[Boxed element entries]
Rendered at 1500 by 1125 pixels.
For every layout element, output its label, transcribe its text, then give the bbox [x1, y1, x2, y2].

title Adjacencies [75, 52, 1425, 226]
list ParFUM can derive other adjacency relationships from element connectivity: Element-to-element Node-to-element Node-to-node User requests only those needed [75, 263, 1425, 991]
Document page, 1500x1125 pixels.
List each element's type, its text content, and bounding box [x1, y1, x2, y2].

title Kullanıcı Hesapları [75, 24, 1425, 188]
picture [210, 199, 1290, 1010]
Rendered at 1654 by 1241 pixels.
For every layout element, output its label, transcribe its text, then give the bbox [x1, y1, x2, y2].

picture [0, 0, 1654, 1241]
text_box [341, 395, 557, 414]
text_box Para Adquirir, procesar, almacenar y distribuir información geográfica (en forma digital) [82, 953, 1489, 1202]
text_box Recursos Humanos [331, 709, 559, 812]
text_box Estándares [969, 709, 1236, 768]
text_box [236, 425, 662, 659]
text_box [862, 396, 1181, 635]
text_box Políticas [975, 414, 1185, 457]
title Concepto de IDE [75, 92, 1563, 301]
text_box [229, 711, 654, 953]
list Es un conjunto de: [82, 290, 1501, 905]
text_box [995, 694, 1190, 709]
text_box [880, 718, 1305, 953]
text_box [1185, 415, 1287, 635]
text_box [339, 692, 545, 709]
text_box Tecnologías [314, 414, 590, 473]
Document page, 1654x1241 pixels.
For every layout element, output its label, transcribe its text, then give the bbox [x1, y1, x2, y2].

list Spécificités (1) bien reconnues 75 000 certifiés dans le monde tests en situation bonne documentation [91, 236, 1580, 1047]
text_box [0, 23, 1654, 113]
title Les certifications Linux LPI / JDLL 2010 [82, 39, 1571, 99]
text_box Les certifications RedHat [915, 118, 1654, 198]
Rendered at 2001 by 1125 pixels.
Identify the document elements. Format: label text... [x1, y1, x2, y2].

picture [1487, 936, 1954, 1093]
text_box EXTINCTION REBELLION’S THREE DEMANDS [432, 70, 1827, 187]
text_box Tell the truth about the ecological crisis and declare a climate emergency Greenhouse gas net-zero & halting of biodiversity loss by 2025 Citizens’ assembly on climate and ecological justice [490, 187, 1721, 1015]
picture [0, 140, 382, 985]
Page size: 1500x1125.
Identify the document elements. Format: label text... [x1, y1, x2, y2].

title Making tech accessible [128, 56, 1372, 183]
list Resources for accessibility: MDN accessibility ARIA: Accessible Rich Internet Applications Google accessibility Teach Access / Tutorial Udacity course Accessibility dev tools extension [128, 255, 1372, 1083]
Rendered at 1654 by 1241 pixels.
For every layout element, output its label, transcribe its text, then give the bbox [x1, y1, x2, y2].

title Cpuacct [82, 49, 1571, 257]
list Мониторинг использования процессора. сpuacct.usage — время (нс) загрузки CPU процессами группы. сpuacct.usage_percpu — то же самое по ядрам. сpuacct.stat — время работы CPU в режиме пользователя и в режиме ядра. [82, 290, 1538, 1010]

## What you need to do:
Recast the lines of the data as a JSON list of strings, one string per line and blank lines left out, covering only the stretch that opens with the line containing "Page size: 1500x1125." and closes with the line containing "list Resources for", both included.

## Written response:
[
  "Page size: 1500x1125.",
  "Identify the document elements. Format: label text... [x1, y1, x2, y2].",
  "title Making tech accessible [128, 56, 1372, 183]",
  "list Resources for accessibility: MDN accessibility ARIA: Accessible Rich Internet Applications Google accessibility Teach Access / Tutorial Udacity course Accessibility dev tools extension [128, 255, 1372, 1083]"
]